### RECORDS FOR THIS TASK
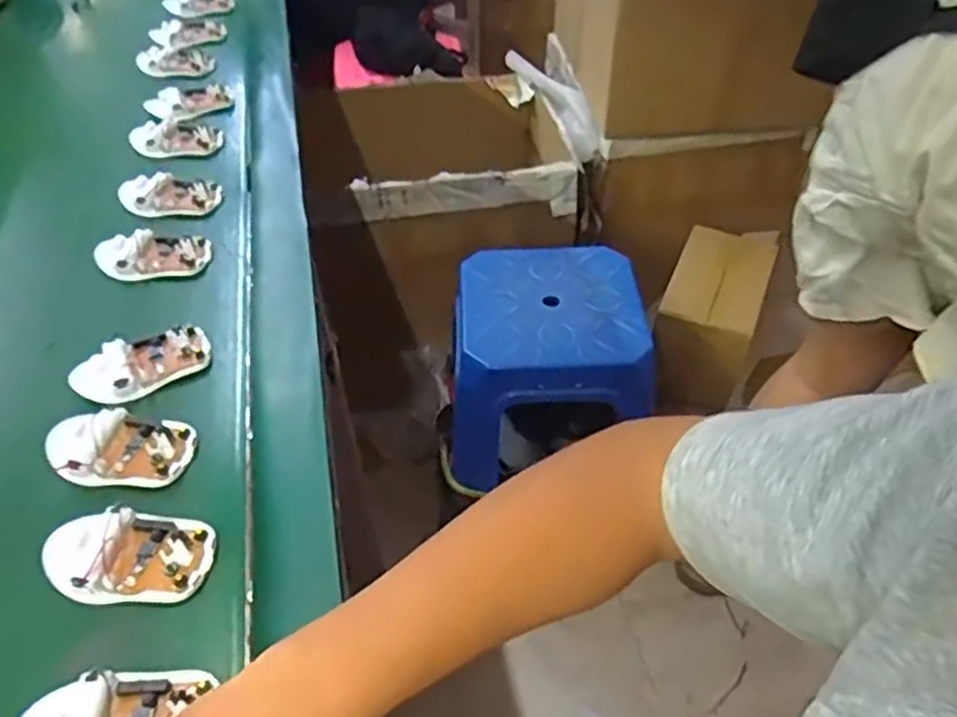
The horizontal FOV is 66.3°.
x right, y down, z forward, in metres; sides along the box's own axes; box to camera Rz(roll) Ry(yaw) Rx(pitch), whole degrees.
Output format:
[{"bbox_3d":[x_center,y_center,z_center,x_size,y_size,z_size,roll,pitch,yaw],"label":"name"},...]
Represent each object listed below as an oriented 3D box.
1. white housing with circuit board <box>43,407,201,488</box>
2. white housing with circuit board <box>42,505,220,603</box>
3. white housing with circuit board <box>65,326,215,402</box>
[{"bbox_3d":[-0.243,0.057,0.498,0.094,0.023,0.052,2,45,4],"label":"white housing with circuit board"},{"bbox_3d":[-0.211,0.114,0.437,0.096,0.022,0.057,6,45,8],"label":"white housing with circuit board"},{"bbox_3d":[-0.255,0.004,0.560,0.096,0.019,0.056,-30,51,-26],"label":"white housing with circuit board"}]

### WHAT TO DO
Output the records above exactly, omitting the pictures.

### ANSWER FOR THE TASK
The horizontal FOV is 66.3°.
x right, y down, z forward, in metres; sides along the box's own axes; box to camera Rz(roll) Ry(yaw) Rx(pitch), whole degrees.
Output format:
[{"bbox_3d":[x_center,y_center,z_center,x_size,y_size,z_size,roll,pitch,yaw],"label":"name"},...]
Represent each object listed below as an oriented 3D box.
1. white housing with circuit board <box>43,407,201,488</box>
2. white housing with circuit board <box>42,505,220,603</box>
3. white housing with circuit board <box>65,326,215,402</box>
[{"bbox_3d":[-0.243,0.057,0.498,0.094,0.023,0.052,2,45,4],"label":"white housing with circuit board"},{"bbox_3d":[-0.211,0.114,0.437,0.096,0.022,0.057,6,45,8],"label":"white housing with circuit board"},{"bbox_3d":[-0.255,0.004,0.560,0.096,0.019,0.056,-30,51,-26],"label":"white housing with circuit board"}]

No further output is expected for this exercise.